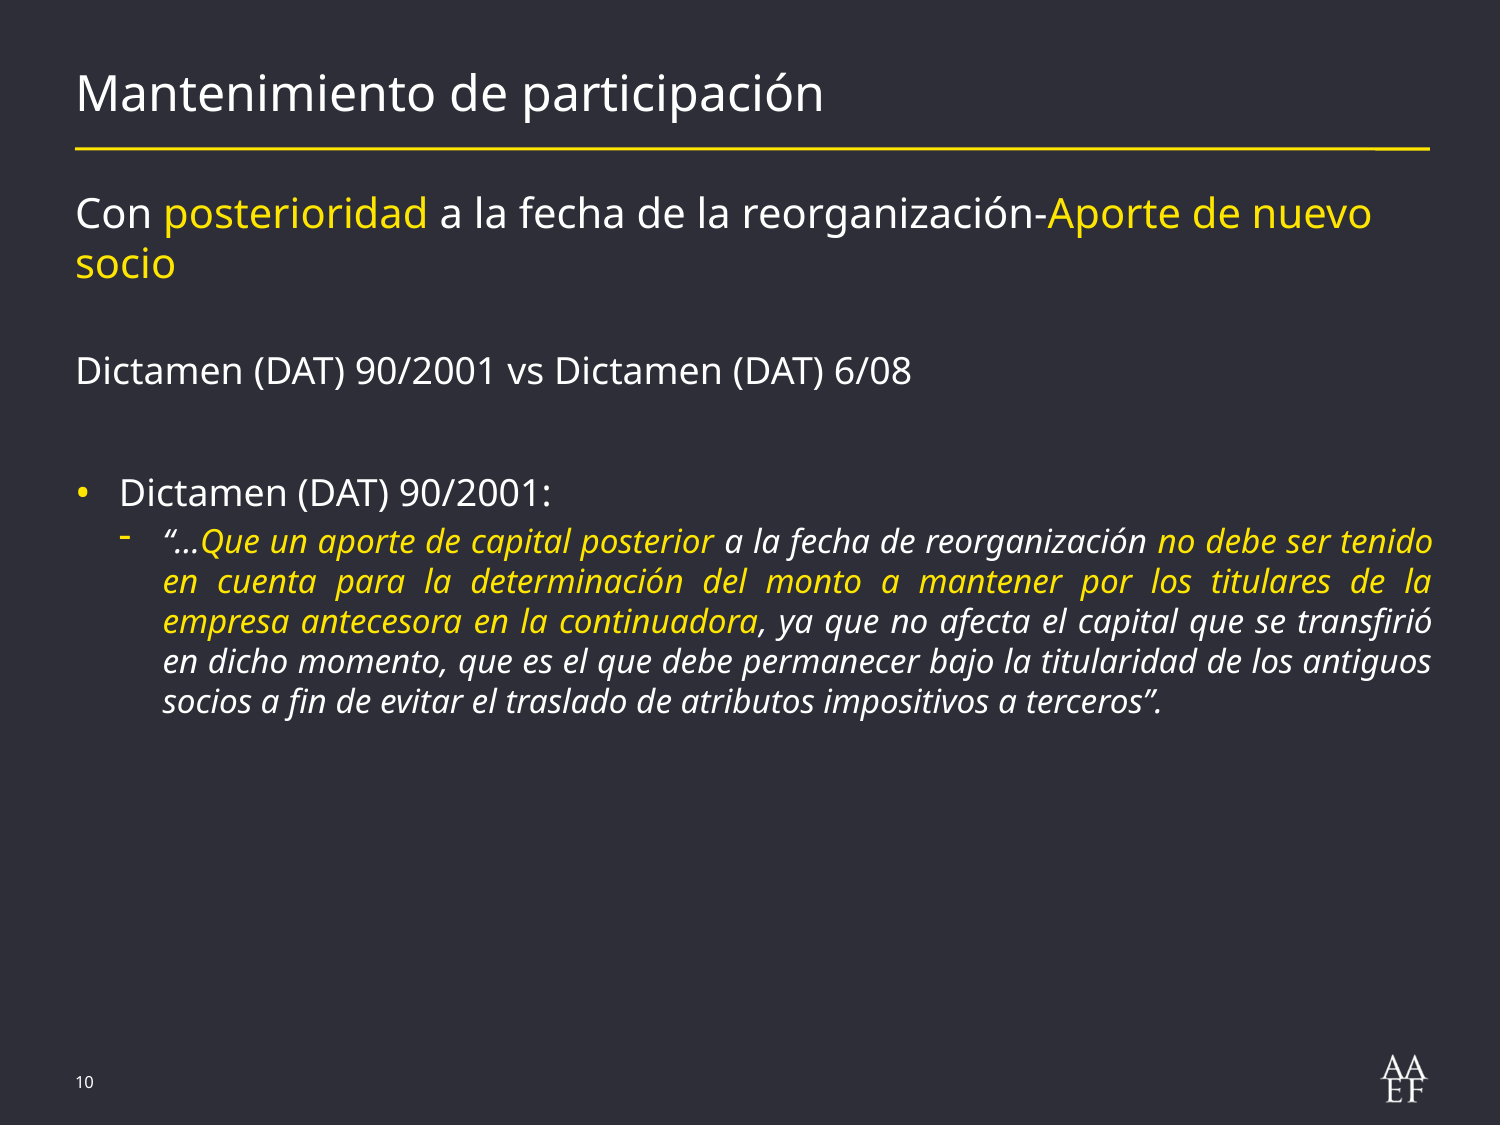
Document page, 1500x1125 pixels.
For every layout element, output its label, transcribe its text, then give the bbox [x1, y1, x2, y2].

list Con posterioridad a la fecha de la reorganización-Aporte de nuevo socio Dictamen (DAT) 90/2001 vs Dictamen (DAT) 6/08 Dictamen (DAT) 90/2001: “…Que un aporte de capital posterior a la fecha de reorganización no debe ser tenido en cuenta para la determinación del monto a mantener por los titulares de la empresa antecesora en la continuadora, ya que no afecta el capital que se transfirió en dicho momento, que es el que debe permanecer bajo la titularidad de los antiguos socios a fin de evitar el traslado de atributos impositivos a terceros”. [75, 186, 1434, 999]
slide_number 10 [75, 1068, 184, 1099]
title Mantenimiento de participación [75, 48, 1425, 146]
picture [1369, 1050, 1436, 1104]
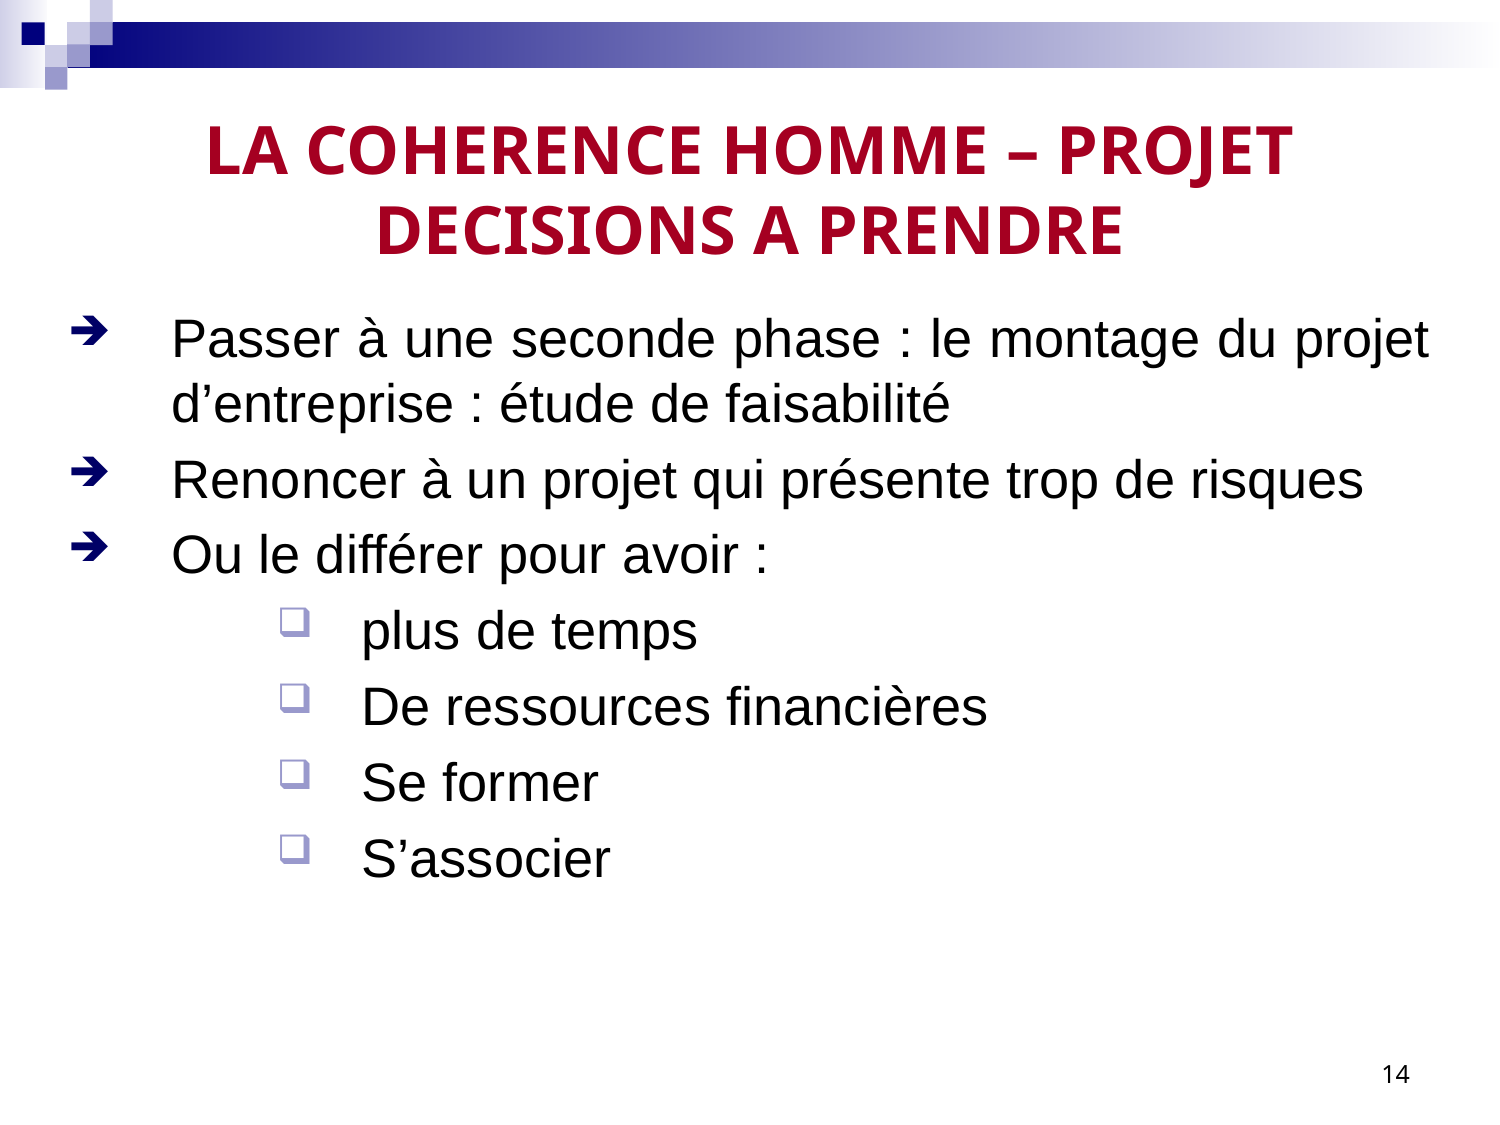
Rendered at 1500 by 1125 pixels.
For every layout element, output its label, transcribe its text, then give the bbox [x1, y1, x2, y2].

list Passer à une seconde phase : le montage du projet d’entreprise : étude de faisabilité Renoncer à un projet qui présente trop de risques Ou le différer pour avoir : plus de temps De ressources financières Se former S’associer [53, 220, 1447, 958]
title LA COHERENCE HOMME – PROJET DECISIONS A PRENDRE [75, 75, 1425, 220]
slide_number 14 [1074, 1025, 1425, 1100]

• What you should do
Search the data above for the string "pixels" and report each line that holds it.

• Completed exercise
Document page, 1500x1125 pixels.
Rendered at 1500 by 1125 pixels.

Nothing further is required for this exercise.